#### Stored data
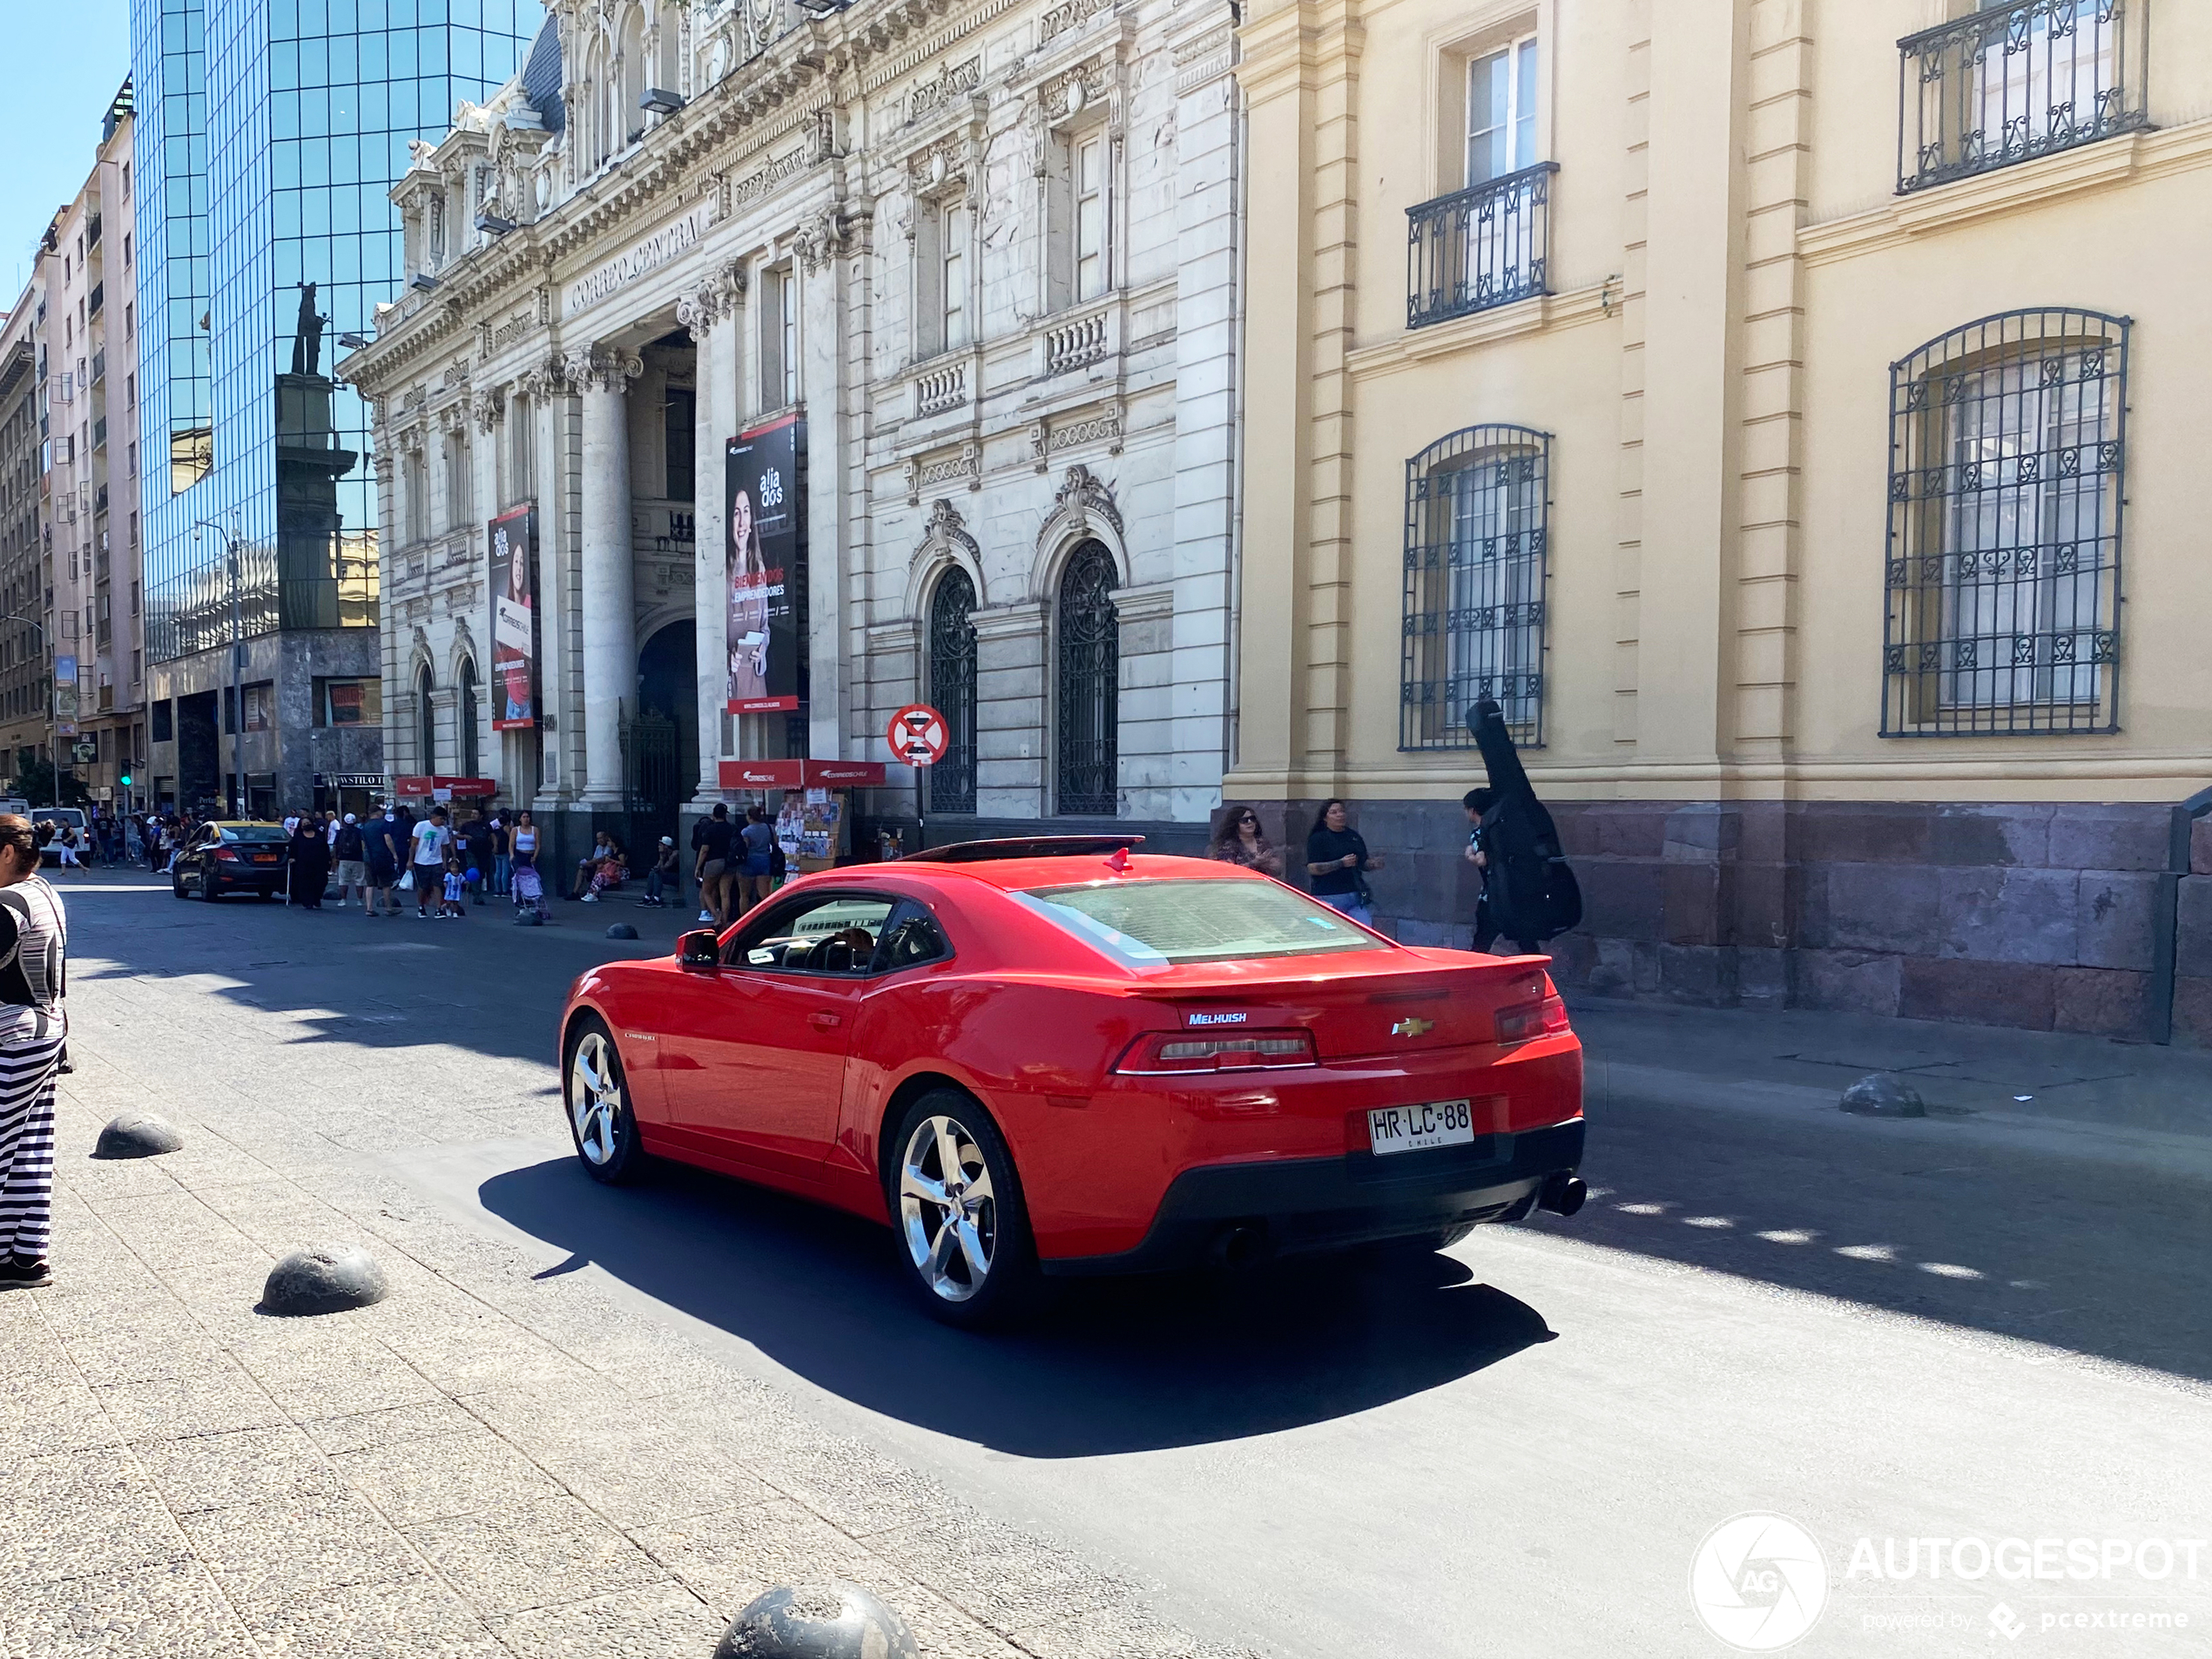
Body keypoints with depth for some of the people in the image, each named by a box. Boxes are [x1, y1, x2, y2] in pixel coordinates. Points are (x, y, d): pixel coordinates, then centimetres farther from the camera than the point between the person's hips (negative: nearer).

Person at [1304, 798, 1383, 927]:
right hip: (1329, 900, -5)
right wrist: (1341, 863, -18)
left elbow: (1363, 864, 24)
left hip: (1356, 897, 5)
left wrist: (1374, 864, 1)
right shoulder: (1317, 839, -2)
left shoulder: (1354, 836, 15)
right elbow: (1312, 868, -12)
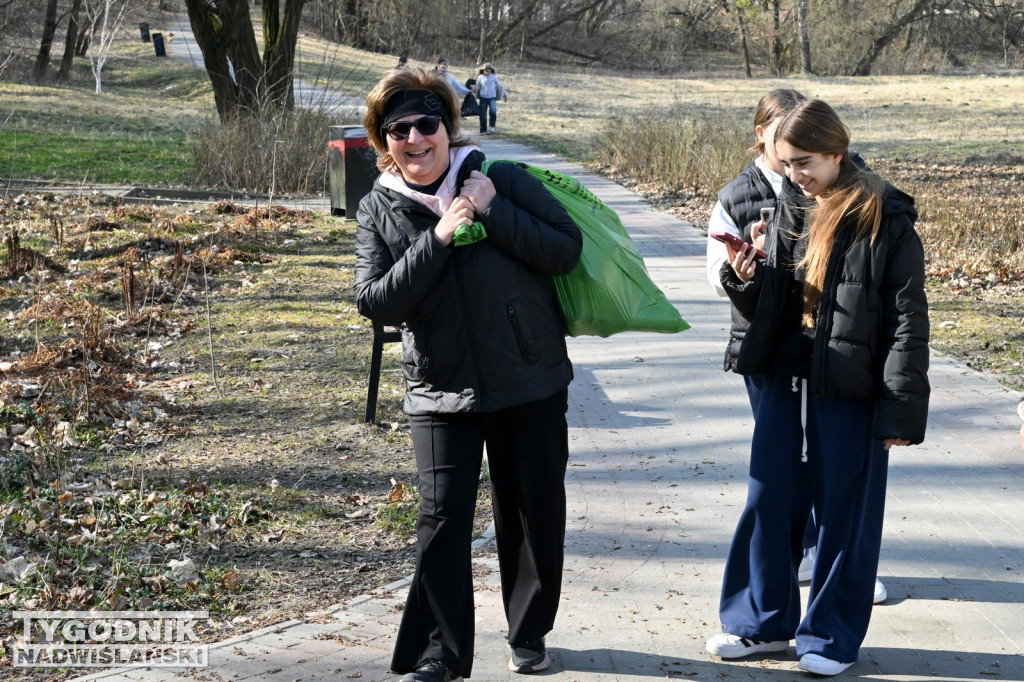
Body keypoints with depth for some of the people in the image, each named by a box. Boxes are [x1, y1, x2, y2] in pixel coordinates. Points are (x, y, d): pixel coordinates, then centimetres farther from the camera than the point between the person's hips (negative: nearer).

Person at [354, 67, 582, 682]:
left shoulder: (505, 181, -5)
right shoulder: (378, 211, 0)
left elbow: (568, 249, -10)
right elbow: (375, 300, -12)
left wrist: (493, 212, -19)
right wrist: (437, 239, -21)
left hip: (532, 382, 0)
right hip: (442, 389, 0)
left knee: (534, 514, 10)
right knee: (443, 516, -4)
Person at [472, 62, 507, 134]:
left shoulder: (494, 77, 3)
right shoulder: (480, 77, 3)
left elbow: (499, 86, 12)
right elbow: (477, 87, 15)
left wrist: (504, 95, 16)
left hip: (492, 98, -1)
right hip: (483, 98, 1)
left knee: (493, 111, -26)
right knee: (483, 115, 2)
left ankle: (492, 127, -12)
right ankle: (483, 130, 14)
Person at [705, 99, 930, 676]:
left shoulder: (885, 220, -12)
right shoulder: (791, 211, 7)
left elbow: (908, 320, -12)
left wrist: (900, 410, -15)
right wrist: (747, 279, -9)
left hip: (852, 390, -6)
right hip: (787, 380, 6)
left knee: (845, 512, 6)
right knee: (769, 502, 12)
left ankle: (834, 635, 21)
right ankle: (764, 621, 28)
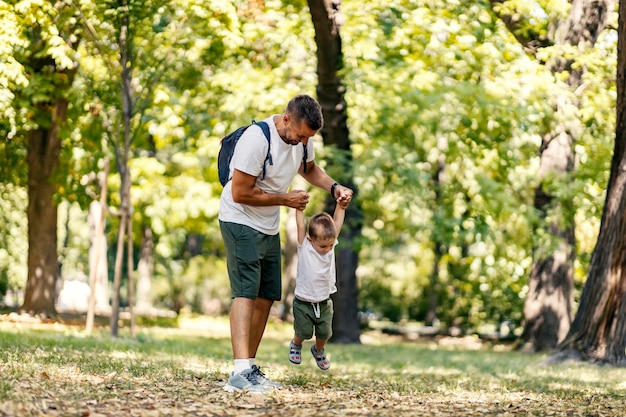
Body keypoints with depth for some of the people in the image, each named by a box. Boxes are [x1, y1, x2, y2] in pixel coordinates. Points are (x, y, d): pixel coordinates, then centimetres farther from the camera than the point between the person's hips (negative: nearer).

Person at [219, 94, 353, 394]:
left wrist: (334, 187, 1)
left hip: (269, 228, 9)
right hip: (240, 222, -9)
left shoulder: (302, 139, -1)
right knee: (245, 292, -19)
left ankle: (250, 368, 14)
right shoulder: (257, 139, -26)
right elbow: (240, 193, -25)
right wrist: (286, 199, -17)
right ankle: (240, 374, -28)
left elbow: (309, 168, 20)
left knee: (266, 297, 8)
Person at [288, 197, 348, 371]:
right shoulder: (304, 247, -14)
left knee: (325, 333, 8)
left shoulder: (330, 246, -4)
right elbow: (300, 225, -18)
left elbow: (337, 224, -6)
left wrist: (341, 207, -16)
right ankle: (295, 345, 39)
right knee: (303, 332, 5)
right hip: (303, 302, -3)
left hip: (324, 303, 4)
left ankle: (318, 350, 40)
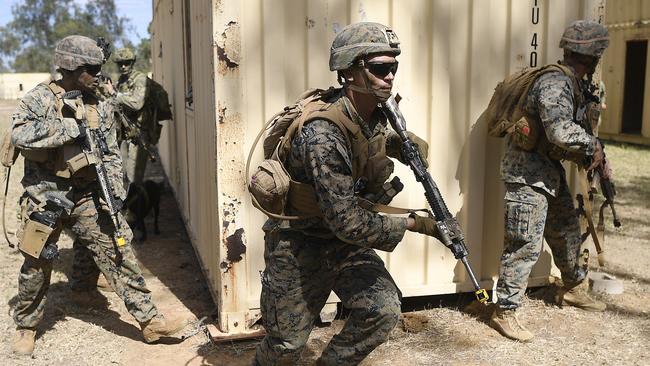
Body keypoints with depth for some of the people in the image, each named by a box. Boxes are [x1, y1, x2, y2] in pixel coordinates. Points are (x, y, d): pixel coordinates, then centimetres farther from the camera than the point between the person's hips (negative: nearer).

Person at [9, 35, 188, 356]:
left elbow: (111, 154, 9)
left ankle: (149, 320, 3)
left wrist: (114, 188, -4)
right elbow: (20, 134, -23)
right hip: (45, 197, -3)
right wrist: (73, 129, -23)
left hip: (87, 197, 3)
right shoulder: (40, 98, -6)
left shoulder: (100, 106, 7)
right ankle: (25, 326, 31)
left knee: (118, 252, -2)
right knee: (37, 265, 8)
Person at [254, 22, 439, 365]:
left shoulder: (375, 113, -6)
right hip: (298, 243, -6)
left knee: (383, 310, -10)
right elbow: (348, 223, -30)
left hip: (344, 235, 7)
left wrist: (403, 142, -1)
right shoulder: (323, 134, -31)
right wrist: (413, 224, -22)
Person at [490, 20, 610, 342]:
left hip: (550, 171, 10)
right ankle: (504, 312, 2)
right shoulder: (555, 84, -21)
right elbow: (561, 132, -33)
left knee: (567, 232, 22)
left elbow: (575, 130, 20)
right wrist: (593, 146, -17)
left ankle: (573, 288, 42)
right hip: (527, 174, -10)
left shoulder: (573, 84, 11)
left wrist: (593, 157, 6)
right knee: (525, 246, -7)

#### Try it
Turn the lines of all the records above into a Markdown table with two columns, Row for the row number and Line for the text of the line. Skip blank lines and keep the pictures out of your answer.

#### Exercise answer
| Row | Line |
|---|---|
| 1 | Body keypoints with depth for some of the people in the image, each named by a box. Boxes are [x1, y1, x2, y2] in pixel coordinates. Points are (x, y, d): pixel coordinates, then centimetres farther from the camera than the point between the person's hips (negative: nearer). |
| 2 | Person at [1304, 798, 1383, 927]: |
| 3 | right hip: (1329, 900, -5) |
| 4 | right wrist: (1341, 863, -18) |
| 5 | left elbow: (1363, 864, 24) |
| 6 | left hip: (1356, 897, 5) |
| 7 | left wrist: (1374, 864, 1) |
| 8 | right shoulder: (1317, 839, -2) |
| 9 | left shoulder: (1354, 836, 15) |
| 10 | right elbow: (1312, 868, -12) |
| 11 | Body keypoints with depth for some of the people in the image, each named by a box. Boxes are [x1, y1, x2, y2] in pixel coordinates. Points are (x, y, d): pixel coordinates, then centimetres farther from the camera than the point between the person's hips (negative: nearer). |
| 12 | Person at [354, 67, 582, 682]: |
| 13 | left shoulder: (505, 181, -5) |
| 14 | right shoulder: (378, 211, 0) |
| 15 | left elbow: (568, 249, -10) |
| 16 | right elbow: (375, 300, -12) |
| 17 | left wrist: (493, 212, -19) |
| 18 | right wrist: (437, 239, -21) |
| 19 | left hip: (532, 382, 0) |
| 20 | right hip: (442, 389, 0) |
| 21 | left knee: (534, 514, 10) |
| 22 | right knee: (443, 516, -4) |
| 23 | Person at [472, 62, 507, 134]: |
| 24 | left shoulder: (494, 77, 3) |
| 25 | right shoulder: (480, 77, 3) |
| 26 | left elbow: (499, 86, 12) |
| 27 | right elbow: (477, 87, 15) |
| 28 | left wrist: (504, 95, 16) |
| 29 | left hip: (492, 98, -1) |
| 30 | right hip: (483, 98, 1) |
| 31 | left knee: (493, 111, -26) |
| 32 | right knee: (483, 115, 2) |
| 33 | left ankle: (492, 127, -12) |
| 34 | right ankle: (483, 130, 14) |
| 35 | Person at [705, 99, 930, 676]: |
| 36 | left shoulder: (885, 220, -12) |
| 37 | right shoulder: (791, 211, 7) |
| 38 | left elbow: (908, 320, -12) |
| 39 | left wrist: (900, 410, -15) |
| 40 | right wrist: (747, 279, -9) |
| 41 | left hip: (852, 390, -6) |
| 42 | right hip: (787, 380, 6) |
| 43 | left knee: (845, 512, 6) |
| 44 | right knee: (769, 502, 12) |
| 45 | left ankle: (834, 635, 21) |
| 46 | right ankle: (764, 621, 28) |
| 47 | Body keypoints with depth for some of the people in the image, each named by a box. Boxes are [x1, y1, x2, y2] in pixel coordinates. Points are (x, y, d): pixel coordinates, then centimetres farther from the camera than the point between the person's hips (negative: nearer). |
| 48 | Person at [219, 94, 353, 394]: |
| 49 | left wrist: (334, 187, 1) |
| 50 | left hip: (269, 228, 9) |
| 51 | right hip: (240, 222, -9) |
| 52 | left shoulder: (302, 139, -1) |
| 53 | right knee: (245, 292, -19) |
| 54 | left ankle: (250, 368, 14) |
| 55 | right shoulder: (257, 139, -26) |
| 56 | right elbow: (240, 193, -25) |
| 57 | right wrist: (286, 199, -17) |
| 58 | right ankle: (240, 374, -28) |
| 59 | left elbow: (309, 168, 20) |
| 60 | left knee: (266, 297, 8) |
| 61 | Person at [288, 197, 348, 371]: |
| 62 | right shoulder: (304, 247, -14) |
| 63 | left knee: (325, 333, 8) |
| 64 | left shoulder: (330, 246, -4) |
| 65 | right elbow: (300, 225, -18) |
| 66 | left elbow: (337, 224, -6) |
| 67 | left wrist: (341, 207, -16) |
| 68 | right ankle: (295, 345, 39) |
| 69 | right knee: (303, 332, 5) |
| 70 | right hip: (303, 302, -3) |
| 71 | left hip: (324, 303, 4) |
| 72 | left ankle: (318, 350, 40) |
| 73 | Body keypoints with depth for some of the people in the image, each named by a box. Boxes are [x1, y1, x2, y2] in pixel coordinates. Points are (x, y, d): pixel coordinates, then centimetres farther from the camera than the point between the person's hips (negative: nearer). |
| 74 | Person at [9, 35, 188, 356]: |
| 75 | left elbow: (111, 154, 9) |
| 76 | left ankle: (149, 320, 3) |
| 77 | left wrist: (114, 188, -4) |
| 78 | right elbow: (20, 134, -23) |
| 79 | right hip: (45, 197, -3) |
| 80 | right wrist: (73, 129, -23) |
| 81 | left hip: (87, 197, 3) |
| 82 | right shoulder: (40, 98, -6) |
| 83 | left shoulder: (100, 106, 7) |
| 84 | right ankle: (25, 326, 31) |
| 85 | left knee: (118, 252, -2) |
| 86 | right knee: (37, 265, 8) |
| 87 | Person at [254, 22, 439, 365]: |
| 88 | left shoulder: (375, 113, -6) |
| 89 | right hip: (298, 243, -6) |
| 90 | left knee: (383, 310, -10) |
| 91 | right elbow: (348, 223, -30) |
| 92 | left hip: (344, 235, 7) |
| 93 | left wrist: (403, 142, -1) |
| 94 | right shoulder: (323, 134, -31) |
| 95 | right wrist: (413, 224, -22) |
| 96 | Person at [490, 20, 610, 342]: |
| 97 | left hip: (550, 171, 10) |
| 98 | right ankle: (504, 312, 2) |
| 99 | right shoulder: (555, 84, -21) |
| 100 | right elbow: (561, 132, -33) |
| 101 | left knee: (567, 232, 22) |
| 102 | left elbow: (575, 130, 20) |
| 103 | right wrist: (593, 146, -17) |
| 104 | left ankle: (573, 288, 42) |
| 105 | right hip: (527, 174, -10) |
| 106 | left shoulder: (573, 84, 11) |
| 107 | left wrist: (593, 157, 6) |
| 108 | right knee: (525, 246, -7) |